Replacing HBase with Hologres produces the following benefits:
Overall costs of hardware resources reduced by more than 60%
Compared with HBase, Hologres with the same configuration provides superior write performance and higher throughput. This means that Hologres can process the same amount of data with fewer resources. In actual business scenarios, the overall costs of hardware resources are reduced by more than 60%.
Faster end-to-end data processing (end-to-end processing of 200 million records within 3 minutes)
The time required for full data processing is an important indicator for evaluating service availability. Assume that the code published on a day for processing data has a bug. Due to the bug, newly generated data is unavailable. After the bug is fixed, the error data caused by the bug needs to be processed. In this case, a full data processing task needs to be run to overwrite the error data with normal data. The running duration of the full data processing task determines the duration of the failure. The service can recover from the failure faster if the full data processing task runs faster.
When the engine runs a full data processing task, the task verifies the data in all dimension tables first, which is time-consuming. Hologres can synchronize a table that contains more than 200 million records within about 3 minutes. This reduces the time required for full data processing and helps to deal with emergencies more easily.

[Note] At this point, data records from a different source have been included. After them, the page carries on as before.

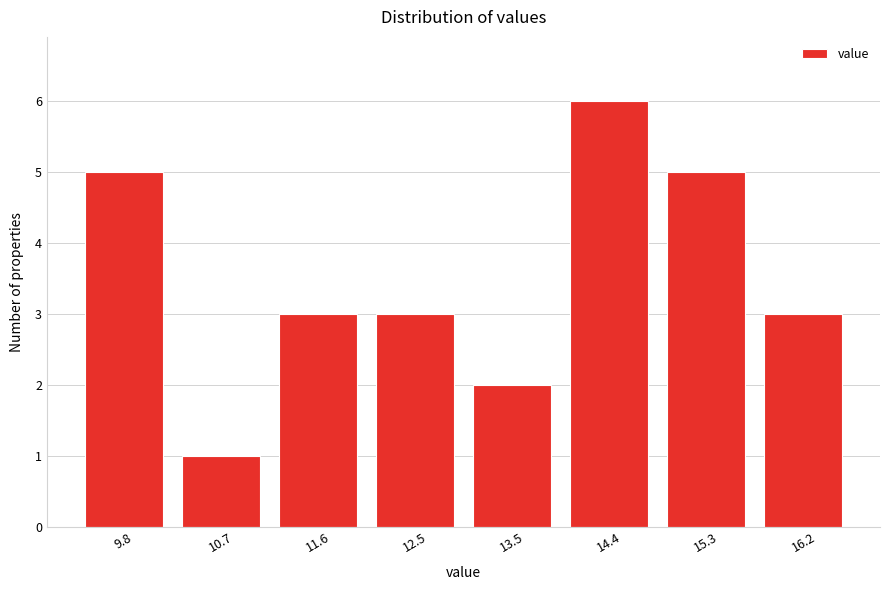

Reading left to right, transcribe all the data shown in this chart.

9.8=5	10.7=1	11.6=3	12.5=3	13.5=2	14.4=6	15.3=5	16.2=3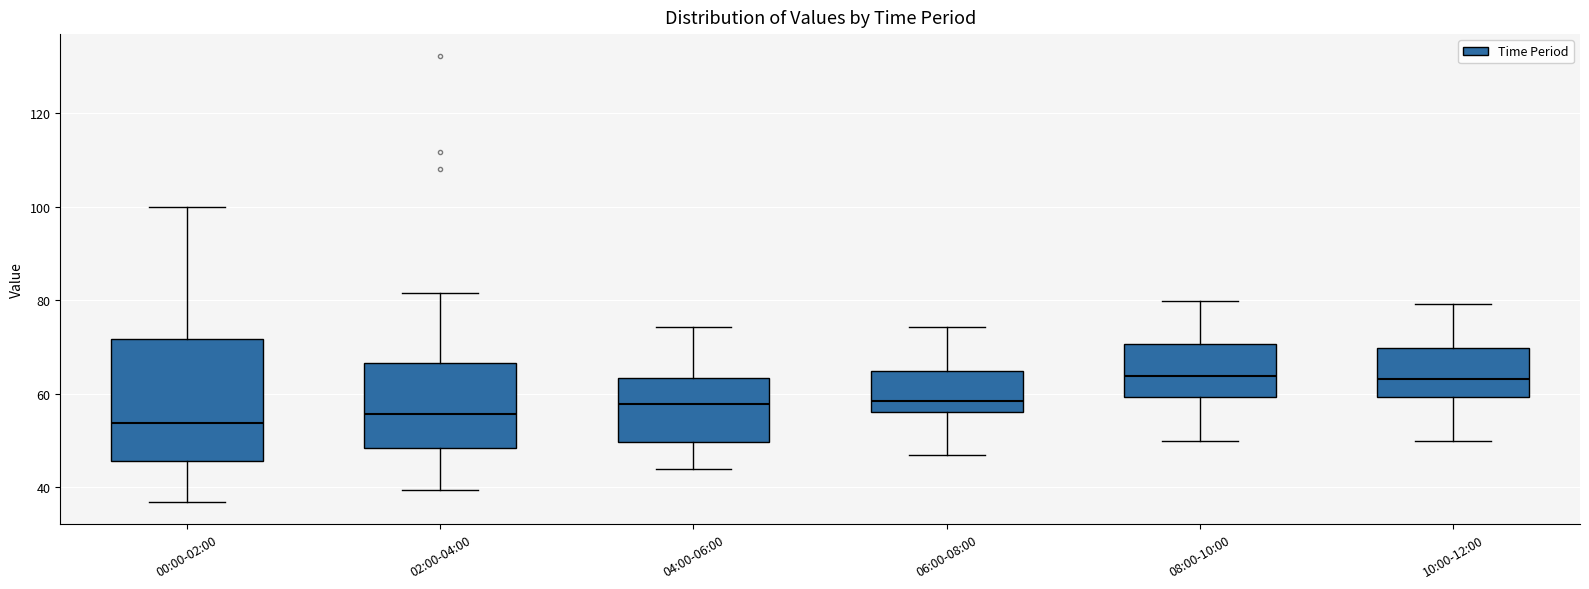

Where is the upper edge of the box for 06:00-08:00 on the y-axis? The values are not printed on the chart, so give them approximately, as read against the axis.

64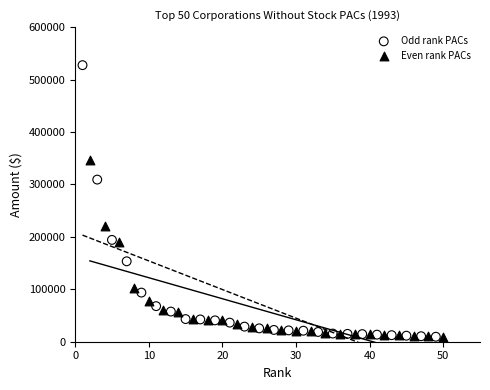

Which series has the widest spread of Y values?

Odd rank PACs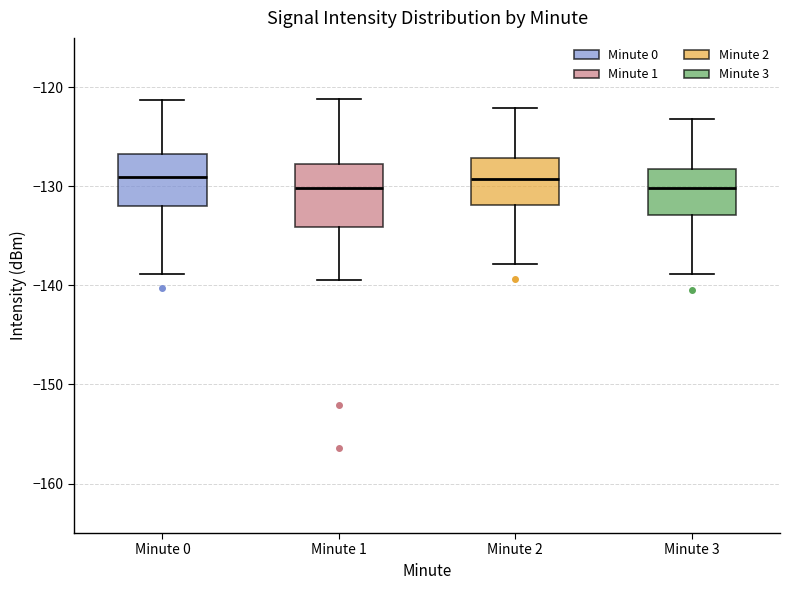

Which box is the tallest, from its lower edge to its upper edge?

Minute 1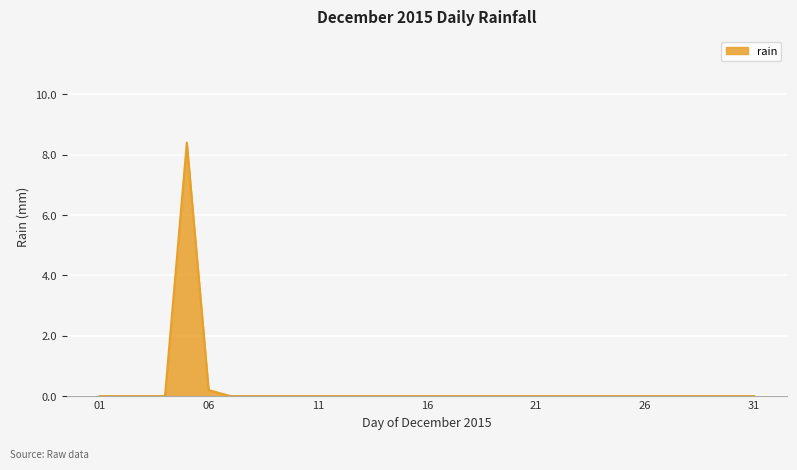

What is the greatest value displayed?

8.4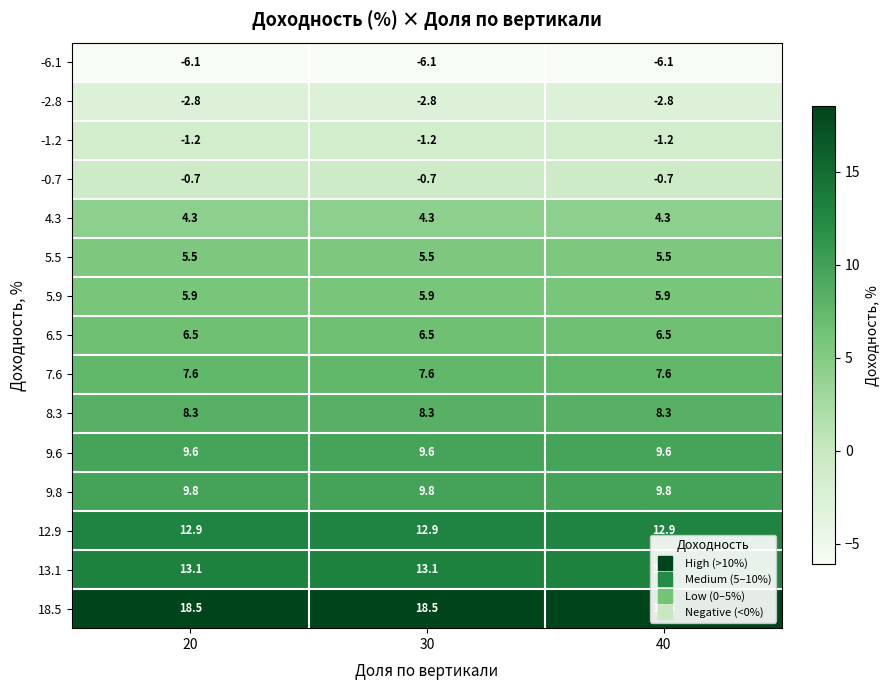

Is it true that 5.5 equals 7.8 at 40?

False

One system that supports both key-value queries and OLAP without redundant data
Hologres supports two storage modes: row store and column store. Column store is suitable for interactive analysis of huge amounts of data, and row store is suitable for full-row reading based on primary keys. Therefore, Cainiao can store all data in Hologres and use row store for the data to be used for point queries and column store for the data to be used for complex OLAP queries. Hologres meets both OLAP and key-value query requirements without assistance of other systems. It eliminates redundant data storage as well as data import and export among various systems. In addition, it simplifies O&M.
Real-time SQL queries for large dimension tables
The original architecture of the engine supported data queries through key-value APIs, which was inconvenient. Hologres is compatible with PostgreSQL and can be accessed by using a PostgreSQL client. Users can query data in Hologres tables by using the standard PostgreSQL syntax and various filter criteria to check data in real time.
In the original architecture of the engine, a weak schema was used to store dimension tables. When detecting that some fields to be accessed did not exist, Flink tasks did not report errors but returned empty field values. As a result, incorrect field names in code could not be found until data output or even usage. In addition, the incorrect field names were difficult to locate during debugging. Hologres can immediately report an error when it detects an incorrect field name. This avoids potential errors and saves debugging time.